Tak terasa tibalah aku pada suatu tempat yang dikatakan sebagai rumah sakit oleh wanita itu, namun yang mengherankan bagiku, karena rumah sakit ini lebih cocok menjadi rumah hantu karena suasananya tetap gelap tanpa cahaya. Aku yang saat itu masih sangat lemah, dituntun ke sebuah ruangan yang cukup hiruk pikuk, disana terdengar banyak suara orang yang sepertinya merupakan dokter dan sejumlah suster pembantu yang akan memeriksa kondisi kami berdua.

Si dokter semula mengenalkan dirinya, ia bernama Maya, lalu ia memulai dengan menyapaku dan bertanya asal usulku. Aku yang mengalami luka berat mungkin mengalami sebuah benturan, sehingga aku sulit untuk mengingat sanak keluargaku yang dapat ku hubungi, yang ku ingat adalah namaku, Arie. Aku yang janggal dengan semua kegelapan ini pun bertanya kepada sang dokter.

”Dok sebenarnya apa yang terjadi ya, aku melihat sekeliling gelap tak bercahaya, kata wanita itu hari masih malam dan listrik semua padam, memangnya disini tidak ada sejumlah tenaga cadangan tertentu?”.

Kemudian suasana hening, terdengar sang dokter menelan ludah dan menarik nafas panjang, tiba-tiba ia mengambil sejumlah alat dan meraba daerah wajahku. Dibukalah mataku yang sebelah kiri dan sebelah kanan. Aku yang tidak bodoh ini, sedikit banyak mencium apakah ada kejanggalan pada mataku, apakah aku buta, apakah aku tidak dapat melihat karena kecelakaan itu. Aku bertanya-tanya, aku berteriak, aku menendang-nendang benda apapun yang terjangkau olehku. Aku mengamuk bak singa yang sedang lapar. Apa yang sesungguhnya terjadi, tentu saja aku tak mungkin terus-terusan dipaksa untuk melihat semua kegelapan ini.
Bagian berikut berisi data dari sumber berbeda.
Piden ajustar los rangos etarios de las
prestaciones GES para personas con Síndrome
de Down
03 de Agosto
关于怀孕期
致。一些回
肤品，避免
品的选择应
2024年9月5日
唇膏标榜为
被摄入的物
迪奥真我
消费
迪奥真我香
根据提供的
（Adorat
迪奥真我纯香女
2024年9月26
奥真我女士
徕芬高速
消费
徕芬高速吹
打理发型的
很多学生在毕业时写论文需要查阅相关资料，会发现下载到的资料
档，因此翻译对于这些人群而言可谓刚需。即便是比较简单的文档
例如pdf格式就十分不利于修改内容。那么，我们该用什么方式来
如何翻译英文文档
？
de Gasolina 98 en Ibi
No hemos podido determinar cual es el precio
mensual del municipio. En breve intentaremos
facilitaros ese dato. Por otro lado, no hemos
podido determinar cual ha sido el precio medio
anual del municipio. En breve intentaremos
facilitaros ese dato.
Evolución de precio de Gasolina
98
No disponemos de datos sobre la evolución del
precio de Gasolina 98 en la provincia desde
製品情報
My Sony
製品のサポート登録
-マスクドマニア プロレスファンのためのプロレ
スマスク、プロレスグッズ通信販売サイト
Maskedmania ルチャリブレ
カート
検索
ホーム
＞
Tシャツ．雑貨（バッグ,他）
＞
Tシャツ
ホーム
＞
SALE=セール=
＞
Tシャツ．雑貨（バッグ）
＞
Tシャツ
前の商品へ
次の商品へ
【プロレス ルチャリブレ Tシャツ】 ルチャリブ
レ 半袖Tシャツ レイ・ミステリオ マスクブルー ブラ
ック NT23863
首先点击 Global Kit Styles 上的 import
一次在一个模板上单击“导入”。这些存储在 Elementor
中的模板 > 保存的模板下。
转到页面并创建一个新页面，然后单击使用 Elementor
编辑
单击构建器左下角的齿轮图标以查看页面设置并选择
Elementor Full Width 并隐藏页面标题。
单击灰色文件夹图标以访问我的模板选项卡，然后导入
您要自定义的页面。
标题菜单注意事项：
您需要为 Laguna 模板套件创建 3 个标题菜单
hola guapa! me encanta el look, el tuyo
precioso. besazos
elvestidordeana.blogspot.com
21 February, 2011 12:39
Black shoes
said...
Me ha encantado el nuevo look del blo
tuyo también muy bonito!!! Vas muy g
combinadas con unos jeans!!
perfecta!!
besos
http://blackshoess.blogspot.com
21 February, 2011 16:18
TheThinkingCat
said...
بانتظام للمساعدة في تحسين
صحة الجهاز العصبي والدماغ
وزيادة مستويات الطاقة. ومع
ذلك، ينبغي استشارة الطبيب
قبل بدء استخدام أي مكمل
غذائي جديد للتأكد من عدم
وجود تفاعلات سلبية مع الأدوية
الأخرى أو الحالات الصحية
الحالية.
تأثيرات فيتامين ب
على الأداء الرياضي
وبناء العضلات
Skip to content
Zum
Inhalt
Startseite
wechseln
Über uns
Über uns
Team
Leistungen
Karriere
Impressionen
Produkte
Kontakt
Aku yang terus mengamuk, tiba-tiba merasa semakin mengantuk dan mengantuk, tampaknya sang dokter menyuntikkan obat bius agar aku menjadi tenang, hingga semuanya menjadi tak terasa…

***

Tiktiktik terdengar suara tetes air yang ku taksir adalah tetes air infus yang menyambung kearah tanganku. Aku yang termenung sejenak, berusaha untuk mulai menerima kenyataan akan kondisi mataku saat ini. Satu-satunya hal yang aku pikirkan adalah bagaimana agar aku dapat memperoleh penglihatanku kembali. Aku yang saat itu sudah terbangun, menepuk-nepuk meja sekedar mencari perhatian orang yang ada disekitarku. Kemudian, terdengar lagi suara lembut Cindy memecah kegalauanku. Tak lama setelah mengobrol, Cindy segera berjalan keluar untuk memanggil dokter yang tadi mengurusku, Dr.Maya.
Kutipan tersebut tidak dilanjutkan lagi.